In The Proprietors of Kennebec Purchase v. Laboree, 2 Greenleaf’s Rep. 286, the Court, after citing Higbee v. Rice, 5 Mass. 344, and Jackson v. Elston, 12 John. 454, (which see,) say: “ From these two cases, then, it appears that if a man enters upon a tract of land under a deed duly registered, though from one having no legal title to the land, and has a visible possession, occupancy and improvement of only a part of it, such occupancy and improvement, unless controlled by other facts, being continued thirty years is a disseizin of "the true owner of the whole tract; and the reason is, the nature and extent of his claim are or may be known by inspection of the public registry. His deed being registered there gives notoriety to his acts and his motives respecting the land he occupies.”

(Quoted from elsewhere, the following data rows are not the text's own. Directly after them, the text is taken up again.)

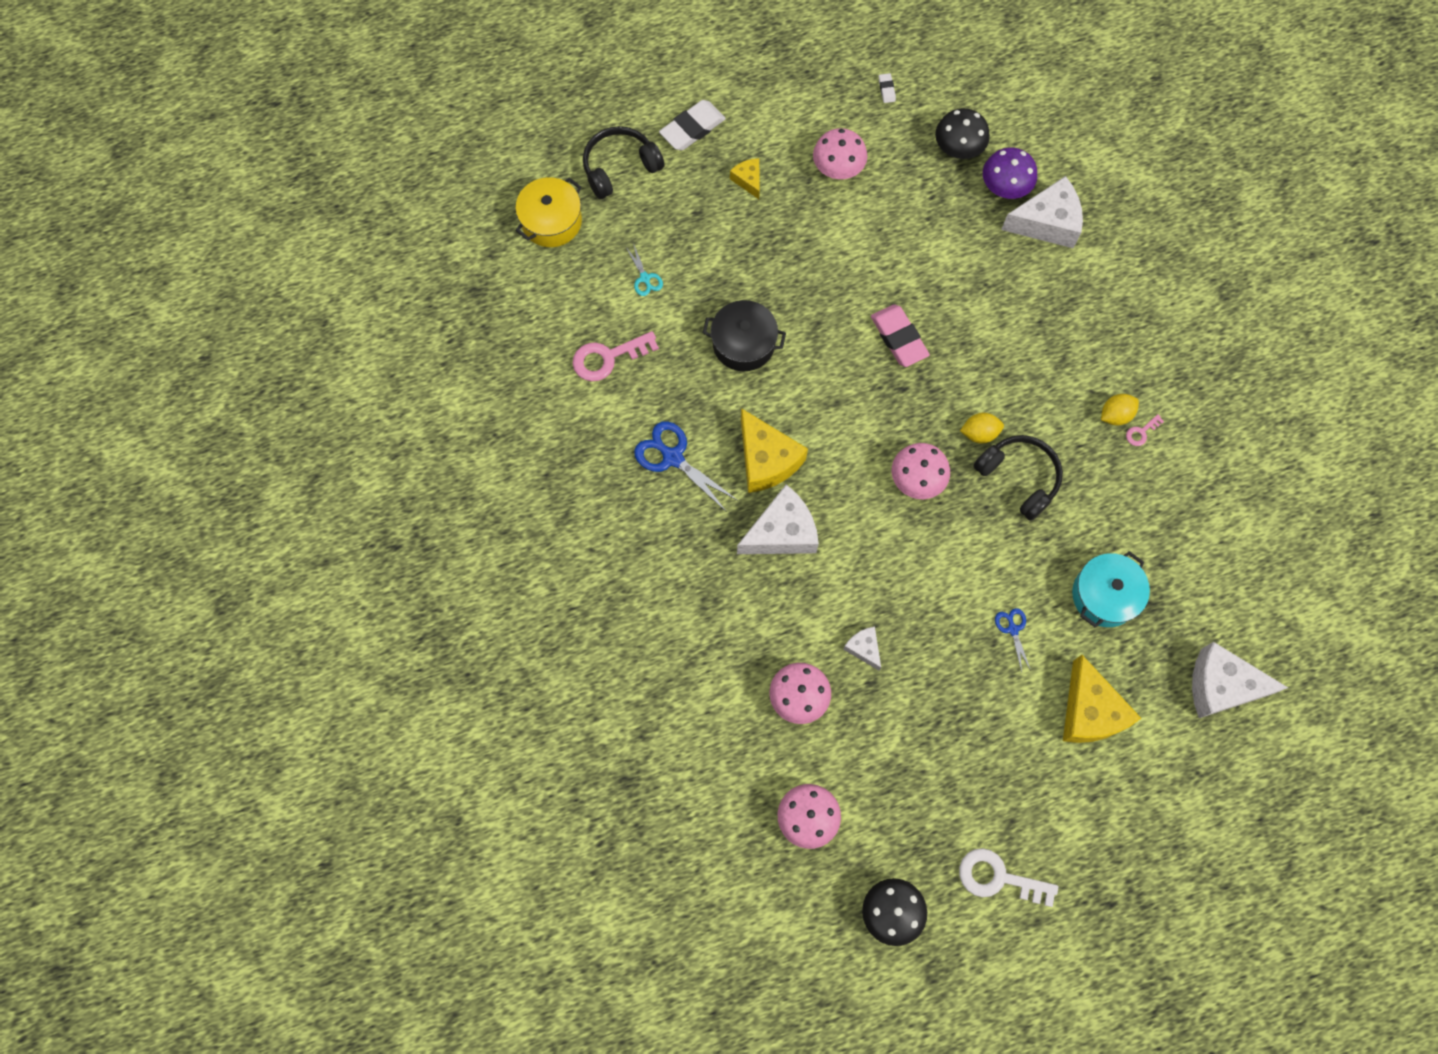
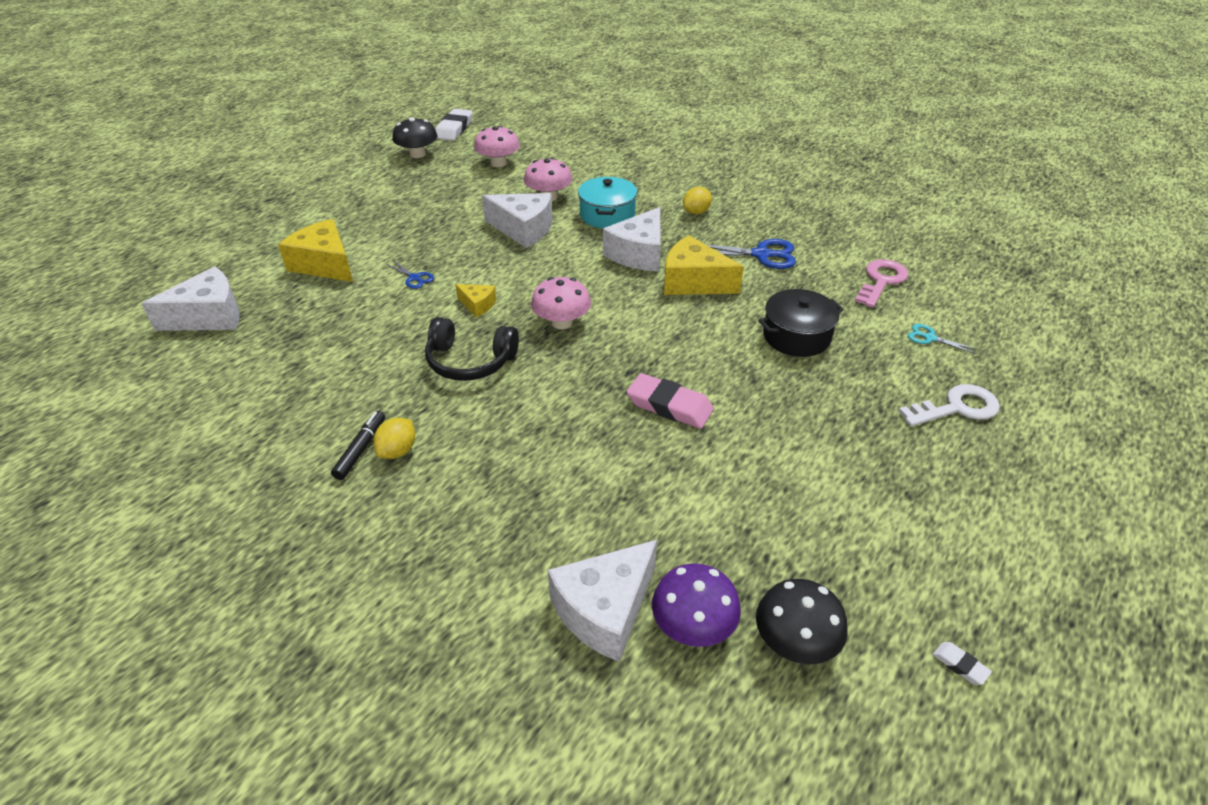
camera: 145 degrees right, 30 degrees down
yellow pot [515,177,582,247] -> none
black headphones [583,126,665,199] -> none
white eraser [659,100,726,150] -> white eraser moved to [435,109,473,141]
yellow cheese [730,158,760,199] -> yellow cheese moved to [455,284,496,317]
pink mushroom [813,128,867,179] -> none
white cheese [843,627,881,671] -> white cheese [482,193,552,248], size x1.95
white key [959,848,1058,907] -> white key moved to [899,384,1000,427]
yellow lemon [960,413,1004,444] -> yellow lemon moved to [683,187,712,214]
turquoise pot [1072,551,1150,627] -> turquoise pot moved to [578,177,637,228]
pink key [1126,414,1164,446] -> black marker [331,411,385,480]

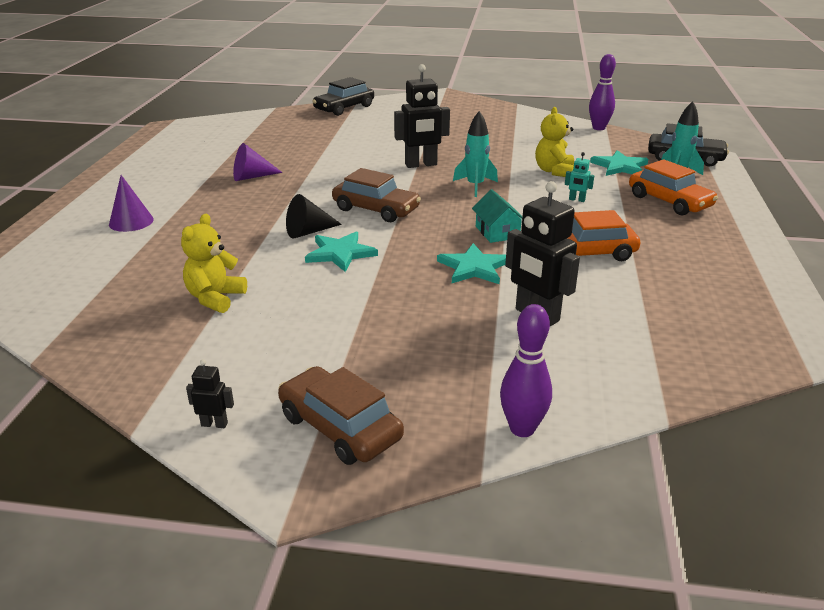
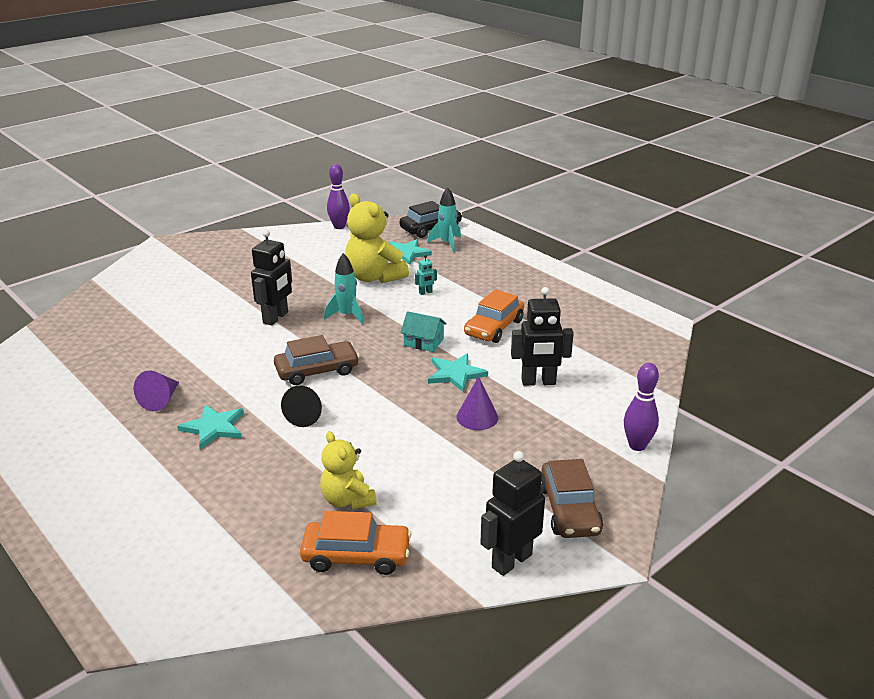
camera: 50 degrees left, 0 degrees up
purple cone [109,175,154,232] -> purple cone moved to [457,376,498,430]
black robot [186,359,234,428] -> black robot [480,451,545,576], size x2.18
brown car [278,366,404,465] -> brown car turned 90 degrees counterclockwise [541,459,603,538]
turquoise star [305,231,378,272] -> turquoise star moved to [177,404,244,449]
black car [312,77,374,116] -> none
yellow teddy bear [535,107,574,177] -> yellow teddy bear [345,193,409,283], size x1.60
orange car [629,159,718,215] -> orange car moved to [300,511,412,575]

In a note to this case in the last edition of Greenleaf’s Reports, the editor says: “ The principle here laid down has since continued to be the received and settled law in this State. The authorities seem to establish this rule, that, if the entry and adverse possession is under a deed duly registered, and duly defining the boundaries of the tract therein mentioned, then such entiy and adverse possession, if in other respects sufficient, will apply to the whole tract mentioned in the deed, although the person should be in the actual occupation of but a part of the tract, and although the deed was on its face void,” and cites Noyes v. Dyer, 25 Maine, 472 ; Robinson v. Swett, 3 Greenl. 316; Gookin v. Whittier, 4 Greenl. 16; Ross v. Gould, 5 Greenl. 204; Prescott v. Nevers, 4 Mason, 326 ; Green v. Litter, 8 Cranch, 229; Bailey v. Carlton, 12 N. H. 9; Crowell v. Bebee, 10 Ver. 33; and other cases. The cases already cited seem to us to go to the full extent necessary to decide the question of possession in favor of the plaintiff in the case under consideration, admitting the theory of the appellants to be correct, that color of title is necessary to extend the possession to the boundaries specified in the deed; and it is not necessary, for the purpose of this decision to hold *136that a deed void upon its face would be sufficient to give color of title. The deed is from a party in open possession of a part at least, claiming the whole, where there is no adverse possession, and is valid on its face. This is sufficient, under those authorities, to constitute color. It is unnecessary to determine whether or not Shaddon would have had such color of title as would have given him possession of the entire tract had he been here as plaintiff claiming possession of the whole by virtue of the Heleno deed. It is sufficient for the plaintiff that he entered under the Shaddon deed, claiming the whole.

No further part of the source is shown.